No one indicated the person posting it was stupid, or ignorant, or uneducated, or---be honest here--anything WHATSOEVER about the person who wrote it. It was the slip in the post itself that caused the reaction, the humor to be noted.
For heaven's sake, people can't even enjoy themselves at ALL without someone getting upset, can they?
I had a friend. Five years ago, she had a baby. I got her a gift certificate to her favorite spa. She sent me a thank you text. Because of me, she finally got out of the house with the girls for some member.

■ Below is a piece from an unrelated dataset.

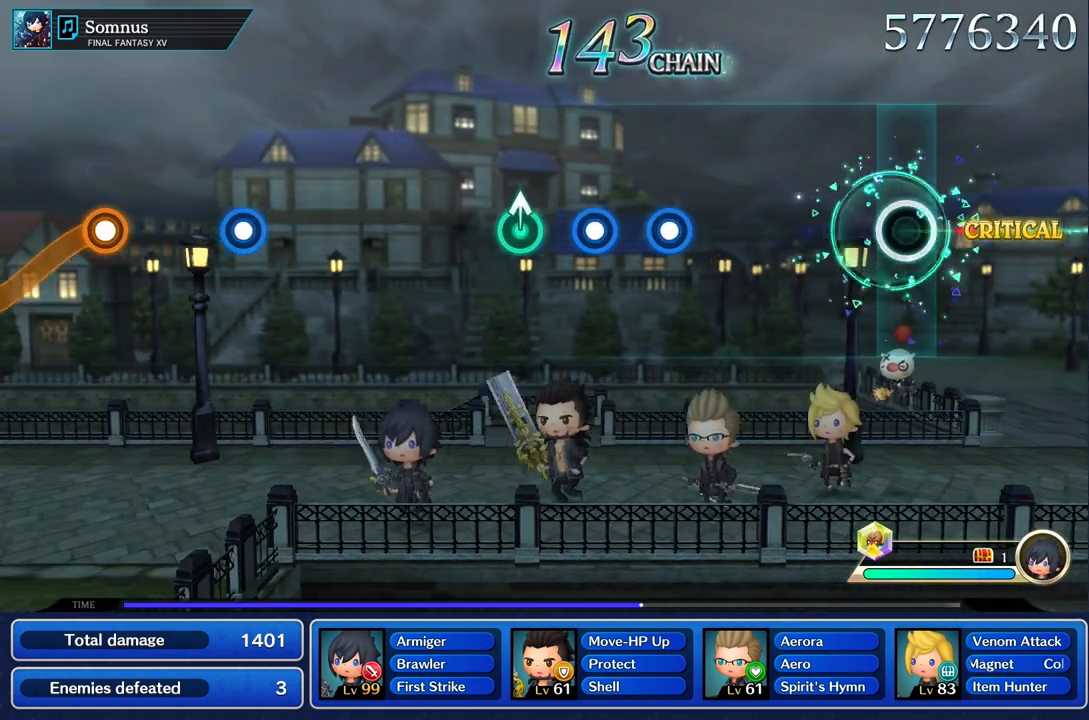
{"buttons": [], "left_stick": "center", "right_stick": "center", "events": []}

Do you think I will EVER let go of the hysterical laughter that spelling fail gave me?
No. No, I will not.
I had a friend. Five years ago, she had a baby. I got her a gift certificate to her favorite spa. She sent me a thank you text. Because of me, she finally got out of the house with the girls for some member.Do you think I will EVER let go of the hysterical laughter that spelling fail gave me?
No. No, I will not.
Ok....what the heck was the word SUPPOSED to be?!
BrandonLPN, LPN
3,358 Posts
I can't imagine it would come as any great shock to patients that nurses complain about them in private, or that some nurses secretly are contemptuous of certain patient populations. They know that people complain about other people behind their backs, after all.
I don't think nurses are considered the most trusted profession because they assume we're Pollyannas who never think mean thoughts about anyone. We're trusted because we're the ones at the bedside advocating for them. Which has nothing to do with what we might or might not say anonymously on an online message board.